Another possibility is that Google is mis-spidering your site due to a HTML validation error on some other site that links to you.

It looks like the other site failed to provide anchor text or to close the </a> tag on the first link (to your site) and Google carried on parsing the next URL on their page as if it were still a part of the first URL that it was already considering. However, as already stated, as long your your site returns a 404 status in the HTTP header, then this will never be a problem.

I would say that they found something like this on some other site:

<a href="http://www.yoursite.com/a href="http://www.someothersite.com/">the anchor text</a>...

That looks like a simple cut and paste error, and I would expect there to be millions of similar such errors across the web. Notice the lack of closing quotes on the first URL. I also assumed that %3C is a / but I didn't actually look. It might be a > instead.

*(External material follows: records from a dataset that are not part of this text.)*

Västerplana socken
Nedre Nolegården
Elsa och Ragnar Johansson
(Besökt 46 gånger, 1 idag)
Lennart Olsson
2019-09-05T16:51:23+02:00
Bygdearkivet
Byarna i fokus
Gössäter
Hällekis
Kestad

If the owner of the other site had used either the HTML validator, or something like Xenu LinkSleuth, then this error would have been very quickly found by them.

dataguy

5:56 pm on Sep 17, 2006 (gmt 0)

WebmasterWorld Senior Member 10+ Year Member



Thanks for the input, I found the problem.

I didn't realize that the Not found report included URL's on a web site which aren't listed in the sitemaps for the web site.

My site has a lot of user created content, and ocassionally someone will post an outbound link using incorrect HTML. It appears that Google is interpreting the link as a relative, local link and prepending the base URL of my site onto it, so that the link looks like 'http://mysite.com%20http://www.theirsite.com', which of course is totally incorrect.

I don't know why all of a sudden these are showing up in the Not found report on Webmaster Tools, they weren't there before. Regardless I don't think this is what cause my site to tank on Sept. 15th. For the record, my server does return a standard 404 when any of these URL's are viewed.

Now if someone can tell me why my site tanked on Sept. 15th, that would be the million dollar question.

Thanks for the help.

g1smd

6:29 pm on Sep 17, 2006 (gmt 0)

WebmasterWorld Senior Member 10+ Year Member Top Contributors Of The Month



I think you found a problem, one that is common on many sites, but I don't think you found the exact problem for the example you gave in your original post.

Look again, your original post contained ..a%20href="http://.. in the middle of the example URL. I still think that one is caused by duff HTML on some other site.

MrSpeed

9:05 pm on Sep 18, 2006 (gmt 0)

WebmasterWorld Senior Member 10+ Year Member



I have made the same mistake when linking out and get that same problem.

Have you ran the site through Xenu?
Even when I think things are pefect it seems to find things.

Sorry to hear about your troubles. I think I know what some of your sites are and they don't deserve to be tanked.